Some quick vizualizations of California's drought water usage data
For those of you just joining us, this post is a follow up to this piece articulating the untapped potential to use data to deal with California's drought and this ontological exploration of California's 8 month old statewide water usage database stemming from the drought.
Apparently, I'm a glutton for punishment so I decided to whip up a few quick vizualizations to better articulate the information in the current State Water Resources Control Board ("SWRCB") statewide drought usage database.
First, some caveats on the SWRCB data: this urban usage data is only from 2013 and 2014 and isn't normalized by weather changes, population growth or economic growth. It also doesn't capture household level variation , which speaks to the need for a robust secure granular water usage and conservation database.
That said, I created a few side by side histograms to illustrate how the count of water districts' per capita per day water use varies by month, year and mandatory restriction status. The months aren't showing chronologically for some reason -- a quirk it seems in pandas datetime that I don't have time to dig into the source code for.
We can do the same thing for 2013.
I also was curious to see how population related to water usage. In particular, I was curious if any sort of "scaling law" held here since those are a much debated topic here at CUSP. So I created a few log-log plots of population / per capita water use and population / total use. Note the y axis is the log of gallons per capita per data per water utility (logGPCD2014/2013) or the log of total water usage (logTotal2013/2014) and the x axis is the log of the population in the utilities serve area.

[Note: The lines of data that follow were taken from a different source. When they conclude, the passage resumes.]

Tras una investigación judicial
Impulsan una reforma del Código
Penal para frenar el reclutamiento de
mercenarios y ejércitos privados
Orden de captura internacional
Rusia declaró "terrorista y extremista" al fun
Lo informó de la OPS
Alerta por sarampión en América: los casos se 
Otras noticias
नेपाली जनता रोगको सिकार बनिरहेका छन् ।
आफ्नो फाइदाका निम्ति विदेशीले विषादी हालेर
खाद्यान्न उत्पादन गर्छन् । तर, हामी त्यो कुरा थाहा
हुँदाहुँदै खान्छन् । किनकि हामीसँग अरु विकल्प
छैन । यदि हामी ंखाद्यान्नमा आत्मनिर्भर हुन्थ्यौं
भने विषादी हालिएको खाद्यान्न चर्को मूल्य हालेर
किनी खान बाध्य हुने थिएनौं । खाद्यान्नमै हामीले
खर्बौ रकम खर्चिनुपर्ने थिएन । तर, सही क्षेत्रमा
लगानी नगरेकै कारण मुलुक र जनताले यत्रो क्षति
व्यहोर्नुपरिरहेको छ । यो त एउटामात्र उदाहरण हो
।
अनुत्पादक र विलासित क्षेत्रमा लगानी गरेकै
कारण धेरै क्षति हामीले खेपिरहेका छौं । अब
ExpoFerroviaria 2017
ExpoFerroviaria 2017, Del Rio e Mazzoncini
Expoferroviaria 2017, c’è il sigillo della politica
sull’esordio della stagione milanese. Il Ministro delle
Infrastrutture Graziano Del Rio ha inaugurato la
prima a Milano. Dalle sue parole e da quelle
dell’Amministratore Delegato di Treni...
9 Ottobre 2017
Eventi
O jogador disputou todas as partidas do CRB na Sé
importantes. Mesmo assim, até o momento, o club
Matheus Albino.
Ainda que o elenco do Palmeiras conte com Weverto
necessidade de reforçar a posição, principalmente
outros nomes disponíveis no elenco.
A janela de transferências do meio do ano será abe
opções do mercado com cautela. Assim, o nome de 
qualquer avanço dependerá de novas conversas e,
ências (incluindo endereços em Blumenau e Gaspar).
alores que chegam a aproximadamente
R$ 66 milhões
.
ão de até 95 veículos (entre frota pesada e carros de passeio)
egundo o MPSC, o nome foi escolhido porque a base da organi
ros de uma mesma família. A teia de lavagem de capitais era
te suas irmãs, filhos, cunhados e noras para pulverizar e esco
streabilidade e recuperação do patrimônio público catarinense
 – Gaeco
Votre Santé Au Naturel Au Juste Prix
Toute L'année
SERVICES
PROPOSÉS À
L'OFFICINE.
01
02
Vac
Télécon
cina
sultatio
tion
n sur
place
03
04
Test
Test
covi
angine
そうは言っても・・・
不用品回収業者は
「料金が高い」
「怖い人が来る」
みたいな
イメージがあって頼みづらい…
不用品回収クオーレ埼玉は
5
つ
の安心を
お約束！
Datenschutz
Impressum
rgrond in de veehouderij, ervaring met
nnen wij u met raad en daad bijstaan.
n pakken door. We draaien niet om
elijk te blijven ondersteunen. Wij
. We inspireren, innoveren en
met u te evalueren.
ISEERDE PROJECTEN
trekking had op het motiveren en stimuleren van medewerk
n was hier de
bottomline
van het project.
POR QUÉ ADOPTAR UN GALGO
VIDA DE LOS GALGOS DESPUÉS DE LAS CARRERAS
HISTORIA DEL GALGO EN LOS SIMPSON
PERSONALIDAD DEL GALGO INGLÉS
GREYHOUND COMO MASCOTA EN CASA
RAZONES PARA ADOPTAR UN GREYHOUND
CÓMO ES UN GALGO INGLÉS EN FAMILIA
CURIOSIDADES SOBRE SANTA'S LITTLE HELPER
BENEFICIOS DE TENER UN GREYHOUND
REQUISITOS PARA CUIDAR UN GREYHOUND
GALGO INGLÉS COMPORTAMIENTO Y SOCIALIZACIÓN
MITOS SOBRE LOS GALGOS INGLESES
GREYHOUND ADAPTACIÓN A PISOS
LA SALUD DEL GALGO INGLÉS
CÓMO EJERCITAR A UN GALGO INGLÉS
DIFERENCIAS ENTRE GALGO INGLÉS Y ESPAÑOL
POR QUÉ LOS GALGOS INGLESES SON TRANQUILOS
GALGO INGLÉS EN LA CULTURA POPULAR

[Further note the scaling law idea is generally explored in cities, and California's water utilities emphatically do not map to urban boundaries defined by human habitation i.e. what you see from looking out the window of a plane or even Metropolitan Statistical Areas.]
Note the downward trend line with a slope of about -.1 so "sublinear" scaling. The R^2 is only about ~.05 though so the relationship is pretty weak -- again what you'd expect from the existing urban scaling laws since these are for utility service areas and not cities.
If I was more of a glutton for punishment I'd put together a table of per capita usage along city or MSA boundaries and if I was really a glutton for punishment I'd do it using this nifty clustering algorithm to determine urban boundaries.
Please leave any questions or feedback in the comments.
EDITED: an earlier version of this post contained graphs with unit conversion errors that have subsequently been removed.